— WRITTEN REQUEST 1 —
In the records, express as a numbered list the lines starting with the line that contains "TPH: 3:56 -> 7:56" and going on through the end of the records, dropping blank lines. Leave the pictures out of your list.

— ARTICLE —
++++++++++
This section is a partial overview of representative work in this area. The bibliography contains over 50 papers tagged as relevant to this scenario. We focus on surveys and key papers that introduced new ideas or concluded a line of research, not incremental steps that, while also important, are of less interest to readers outside the provenance reserach community.



There appear to be two basic approaches to describing the objects to which provenance records refer: a "coarse-grained" approach which assigns atomic identifiers (e.g. URLs) to data objects (with no containment relationships) and a "fine-grained" approach in which objects may be at multiple levels in a containment hierarchy, and identifiers explicitly reflect this. The Open Provenance Model (Moreau et al. 2010) and most of the provenance vocabularies studied in the Provenance Vocabulary Mappings report adopt the coarse-grained model, while much work on provenance in databases (Buneman 2006) (and increasingly some in workflows and other settings) adopts the fine-grained model.

The difference between coarse- and fine-grained identification of objects is not really a difference in kind, but one of emphasis: coarse-grained object identifiers can of course be used to simulate fine-grained collections; the issue is really whether the identifiers have a standard, transparent structure, or are ad hoc. Thus, the two models can probably be reconciled.
++++++++++
— DATASET CONTENT —
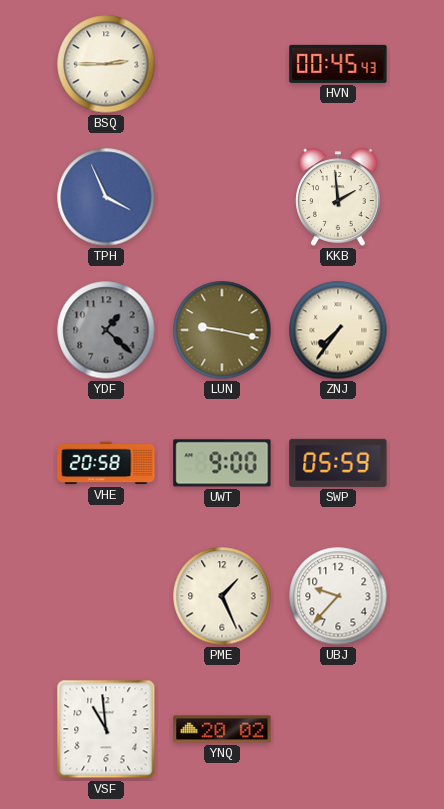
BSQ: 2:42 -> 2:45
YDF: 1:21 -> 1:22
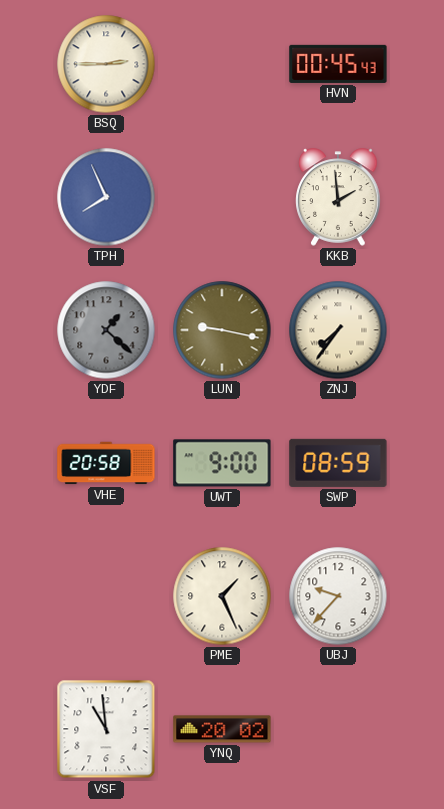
TPH: 3:56 -> 7:56
SWP: 05:59 -> 08:59
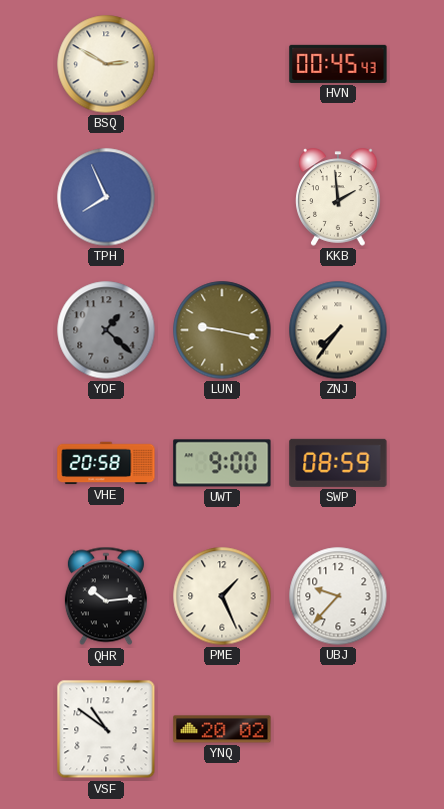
BSQ: 2:45 -> 2:50
QHR: none -> 10:14
VSF: 10:59 -> 10:51
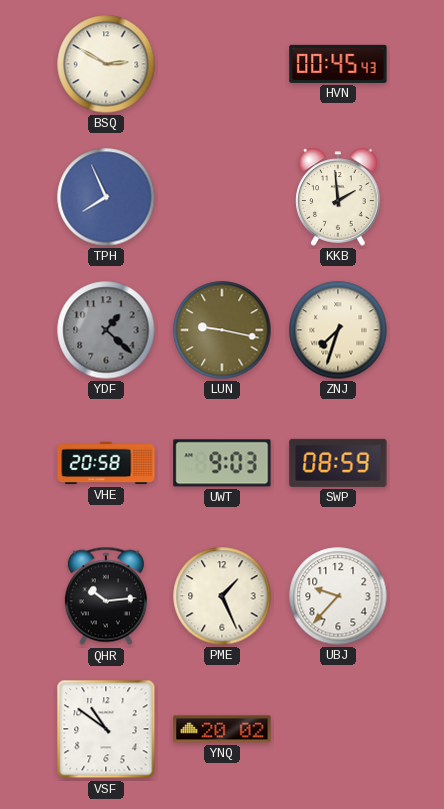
ZNJ: 7:36 -> 7:33
UWT: 9:00 -> 9:03
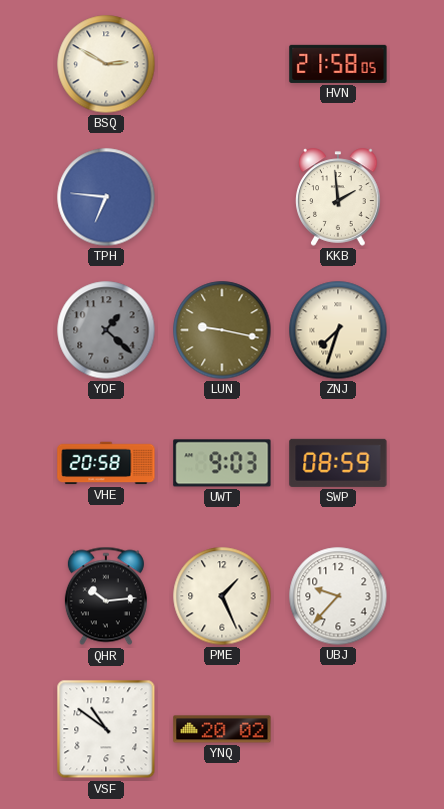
HVN: 00:45 -> 21:58
TPH: 7:56 -> 6:46
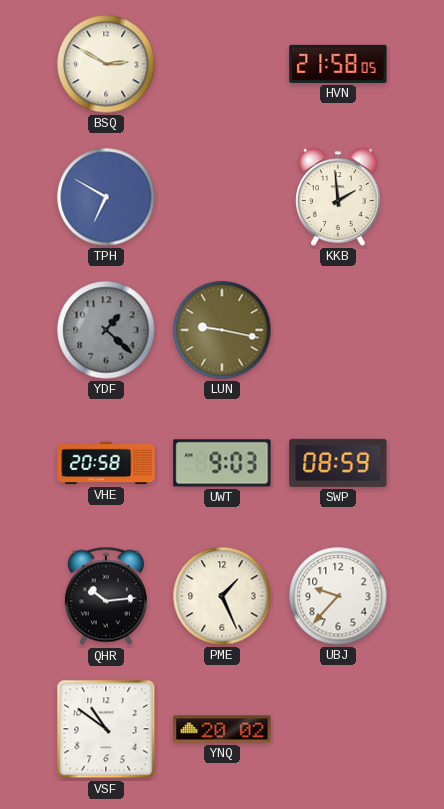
TPH: 6:46 -> 6:50
ZNJ: 7:33 -> none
++++++++++
— WRITTEN REQUEST 2 —
In the section on provenance, write out the passage starting with "This section is" and going on through "provenance reserach community.", renaming "bibliography" as "reading list".

— OUTPUT 1 —
1. TPH: 3:56 -> 7:56
2. SWP: 05:59 -> 08:59
3. BSQ: 2:45 -> 2:50
4. QHR: none -> 10:14
5. VSF: 10:59 -> 10:51
6. ZNJ: 7:36 -> 7:33
7. UWT: 9:00 -> 9:03
8. HVN: 00:45 -> 21:58
9. TPH: 7:56 -> 6:46
10. TPH: 6:46 -> 6:50
11. ZNJ: 7:33 -> none

— OUTPUT 2 —
This section is a partial overview of representative work in this area. The reading list contains over 50 papers tagged as relevant to this scenario. We focus on surveys and key papers that introduced new ideas or concluded a line of research, not incremental steps that, while also important, are of less interest to readers outside the provenance reserach community.